Instruções do exercício:
Apresente como uma lista JSON de strings, com uma string por linha e sem as linhas em branco, o trecho que vai da linha que contém "list In ER diagram, need" até o final dos itens, incluindo as duas extremidades.
******
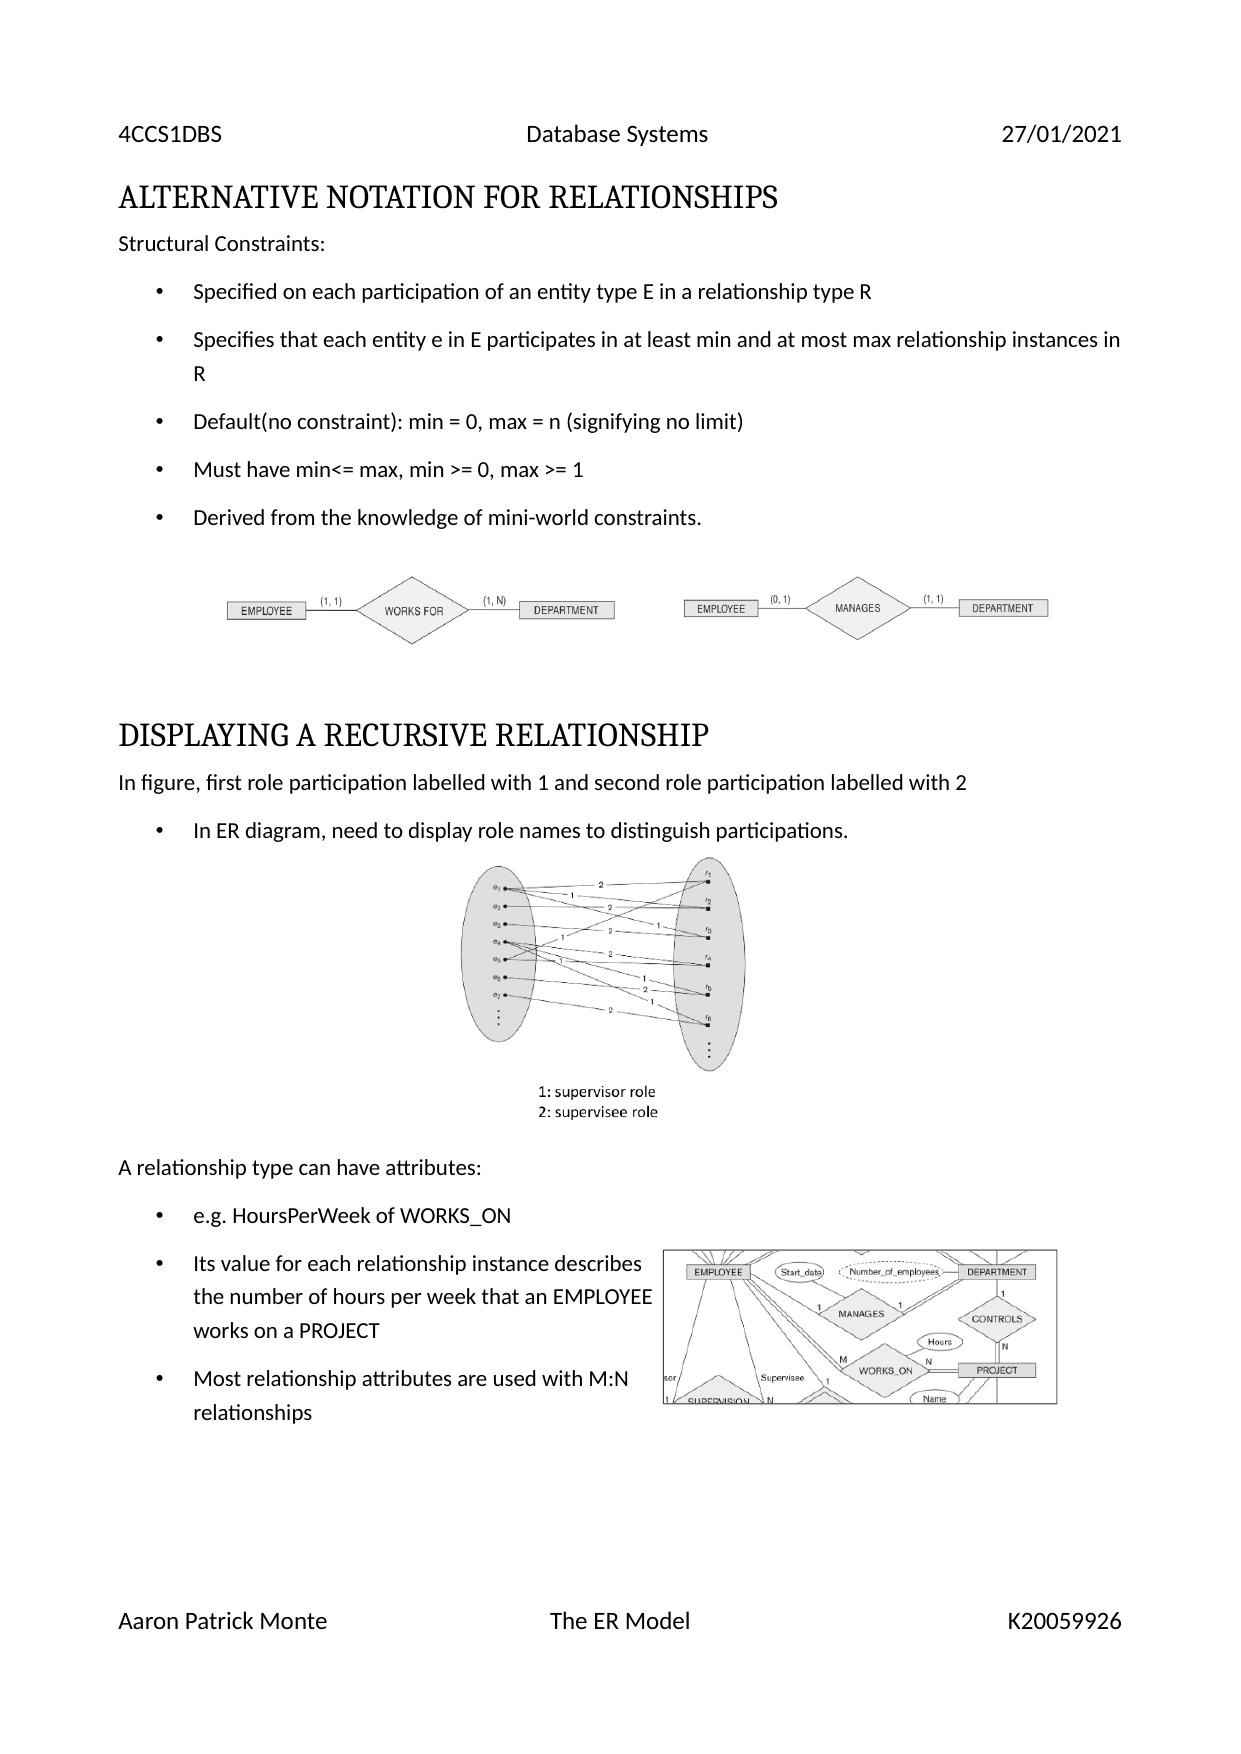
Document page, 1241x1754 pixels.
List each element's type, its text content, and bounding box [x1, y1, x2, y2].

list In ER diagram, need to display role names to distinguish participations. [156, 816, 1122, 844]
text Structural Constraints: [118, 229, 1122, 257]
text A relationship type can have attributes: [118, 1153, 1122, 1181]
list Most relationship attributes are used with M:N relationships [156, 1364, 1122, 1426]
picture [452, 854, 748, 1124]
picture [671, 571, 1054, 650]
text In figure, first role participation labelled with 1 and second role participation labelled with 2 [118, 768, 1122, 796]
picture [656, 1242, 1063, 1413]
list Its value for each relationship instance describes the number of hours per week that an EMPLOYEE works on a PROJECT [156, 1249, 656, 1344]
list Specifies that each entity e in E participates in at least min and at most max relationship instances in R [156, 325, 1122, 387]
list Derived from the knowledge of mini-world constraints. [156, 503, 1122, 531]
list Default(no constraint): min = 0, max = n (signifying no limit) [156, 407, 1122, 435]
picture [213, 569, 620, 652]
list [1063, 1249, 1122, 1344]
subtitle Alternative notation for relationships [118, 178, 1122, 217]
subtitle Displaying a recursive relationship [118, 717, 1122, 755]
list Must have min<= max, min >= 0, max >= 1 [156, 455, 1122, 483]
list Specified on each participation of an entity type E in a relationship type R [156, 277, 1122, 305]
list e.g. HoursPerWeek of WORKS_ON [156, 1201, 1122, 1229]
******
Resultado do exercício:
[
  "list In ER diagram, need to display role names to distinguish participations. [156, 816, 1122, 844]",
  "text Structural Constraints: [118, 229, 1122, 257]",
  "text A relationship type can have attributes: [118, 1153, 1122, 1181]",
  "list Most relationship attributes are used with M:N relationships [156, 1364, 1122, 1426]",
  "picture [452, 854, 748, 1124]",
  "picture [671, 571, 1054, 650]",
  "text In figure, first role participation labelled with 1 and second role participation labelled with 2 [118, 768, 1122, 796]",
  "picture [656, 1242, 1063, 1413]",
  "list Its value for each relationship instance describes the number of hours per week that an EMPLOYEE works on a PROJECT [156, 1249, 656, 1344]",
  "list Specifies that each entity e in E participates in at least min and at most max relationship instances in R [156, 325, 1122, 387]",
  "list Derived from the knowledge of mini-world constraints. [156, 503, 1122, 531]",
  "list Default(no constraint): min = 0, max = n (signifying no limit) [156, 407, 1122, 435]",
  "picture [213, 569, 620, 652]",
  "list [1063, 1249, 1122, 1344]",
  "subtitle Alternative notation for relationships [118, 178, 1122, 217]",
  "subtitle Displaying a recursive relationship [118, 717, 1122, 755]",
  "list Must have min<= max, min >= 0, max >= 1 [156, 455, 1122, 483]",
  "list Specified on each participation of an entity type E in a relationship type R [156, 277, 1122, 305]",
  "list e.g. HoursPerWeek of WORKS_ON [156, 1201, 1122, 1229]"
]